Limitations & Future Work

  • The core of the paper is attention acceleration, but latency improvement only addresses one bottleneck in ICL video editing; VAE decoding, text encoding, CFG, and other components are untouched, so end-to-end inference acceleration may fall short of the 60% achieved in the attention module.
  • The three hyperparameters \(\alpha_f, \alpha_{ns}, \alpha_s\) are manually swept, lacking automatic scheduling; transferring to longer sequences or different resolutions may require re-tuning.
  • The accuracy of the 0th-order Taylor approximation under severe OOD (e.g., non-natural synthetic content, extremely long videos) is not fully validated; the theoretical bound only guarantees "bounded error," not "negligible error."
  • ISA only distinguishes source/context in ICL scenarios; no extension is provided for truly multi-context inputs.
  • vs Radial / Sparge / STA / SWA / VSA: These are task-agnostic sparsity methods (based on distance, momentum, or fixed masks), not distinguishing source and context; ISA's task-aware pre-selection is the key difference from them and LIVEditor.
  • vs EditVerse / Ditto / InsV2V / Lucy Edit: These use full attention for ICL video editing; this work essentially "replaces the underlying attention + reuses similar training paradigms," proving ISA is "drop-in." The new 1.7M data pipeline and two-stage training further advance overall SOTA.
  • vs FlashAttention v2/v3: FlashAttention optimizes IO and exact softmax; ISA is complementary—not competitive.

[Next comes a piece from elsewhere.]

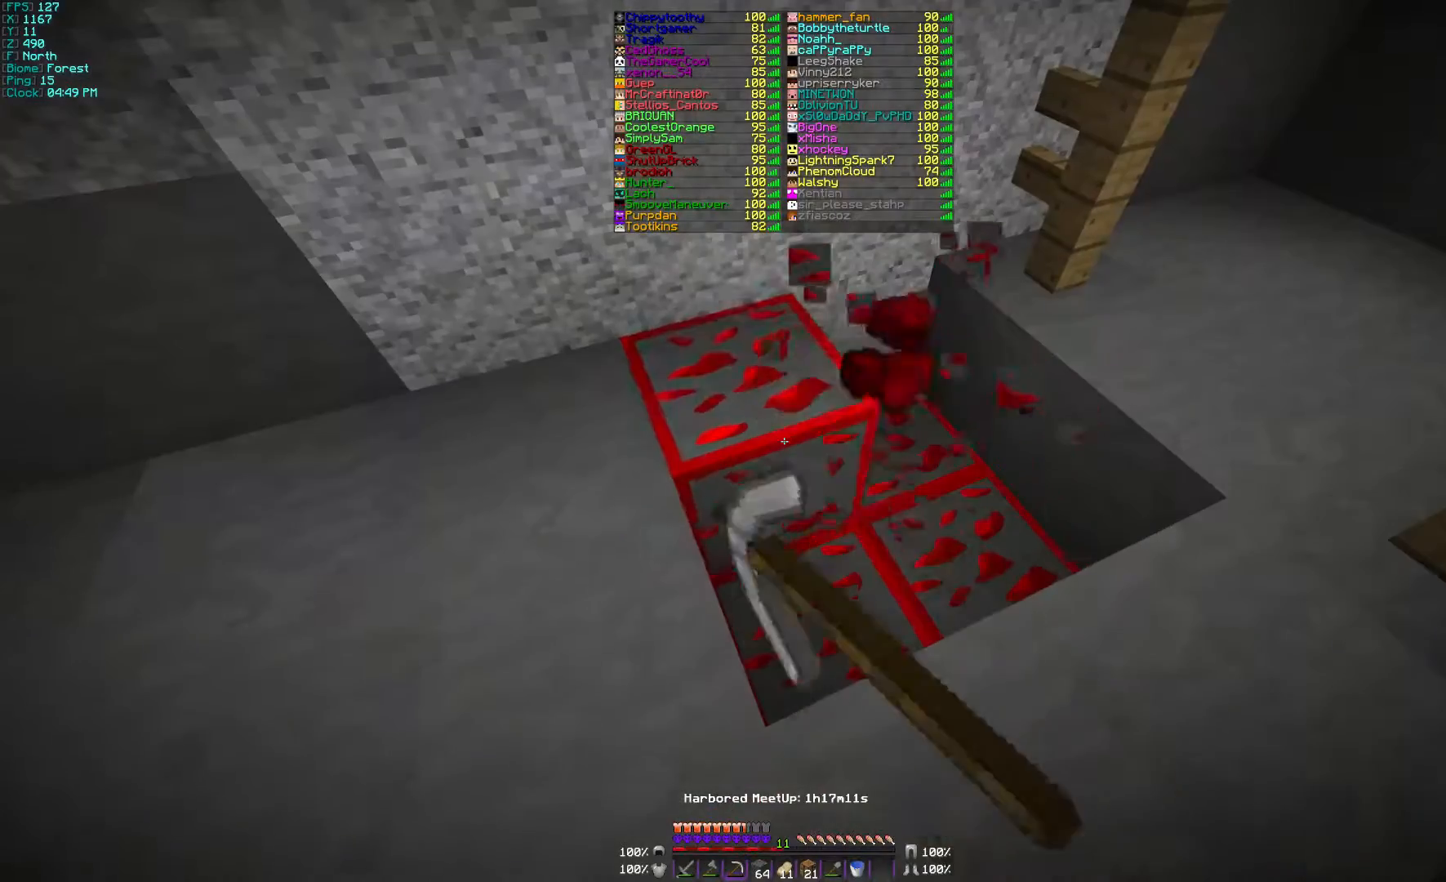
{"keys": [], "mouse": ["left"], "events": []}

High-sharpness Queries are still handled by FA3, while low-sharpness Queries use the custom sparse kernel, forming a "routing, not replacement" relationship.

Rating

  • Novelty: ⭐⭐⭐⭐ Combines ICL structural priors and Taylor approximation theory to deliver trainable sparse attention; clear logic, solid theory and engineering.
  • Experimental Thoroughness: ⭐⭐⭐⭐ Multiple benchmarks (EditVerse/VIE/IVE/FiVE), extensive sparse attention baselines, hyperparameter sensitivity, and both training-free/trainable modes covered.

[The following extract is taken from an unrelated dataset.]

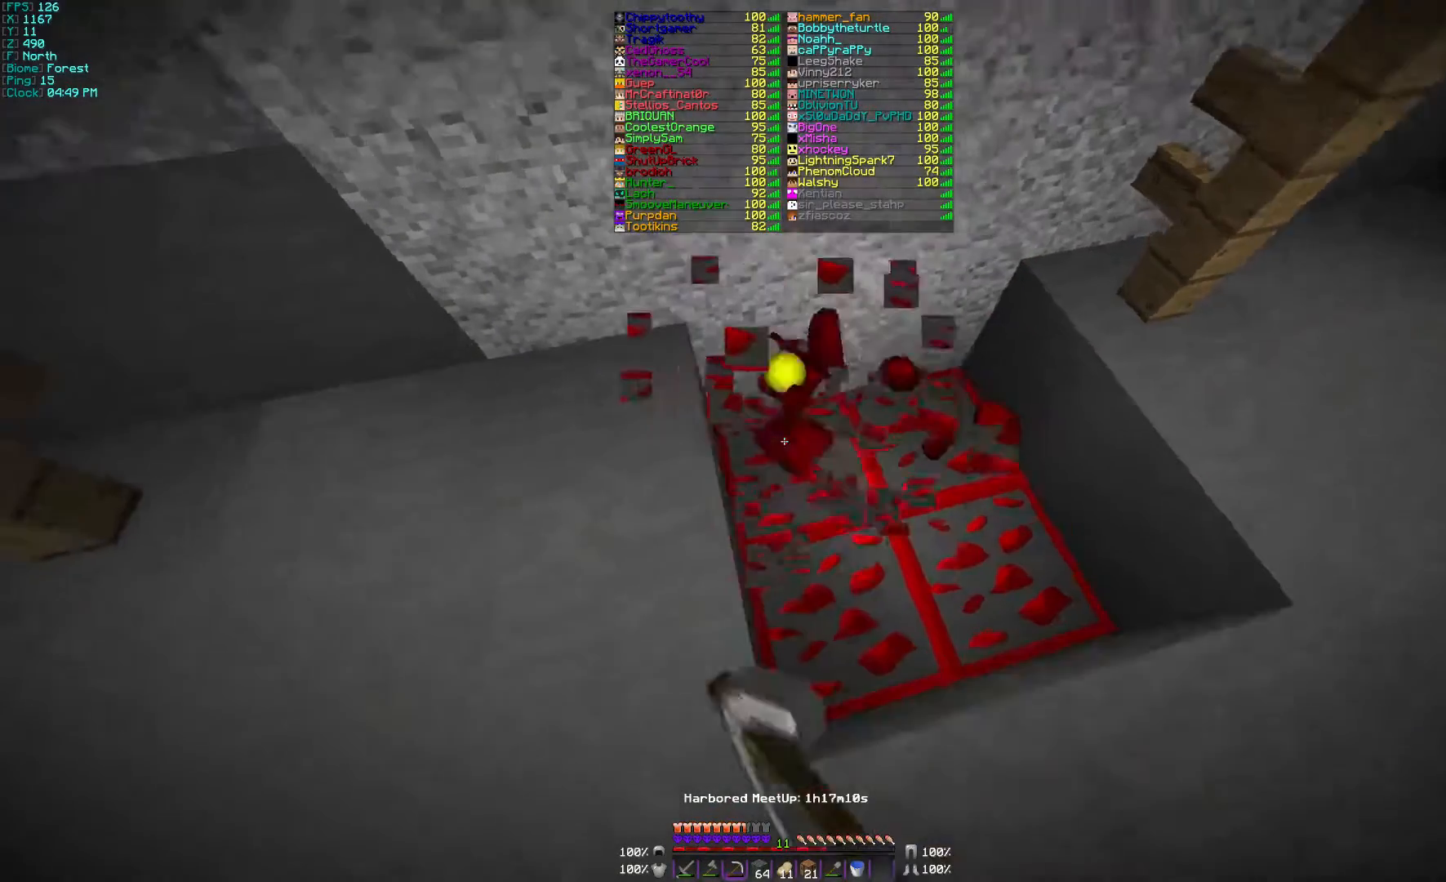
{"keys": [], "mouse": ["left"], "events": []}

  • Writing Quality: ⭐⭐⭐⭐ Theorems and algorithms are clearly stated; visualizations in Fig. 4-5 intuitively explain "why prune context"; some formula formatting is messy but does not hinder understanding.
  • Value: ⭐⭐⭐⭐ Provides the first systematic solution for "ICL video editing-specific sparse attention," achieving lossless ~60% acceleration, with direct engineering value for the long-sequence video generation community.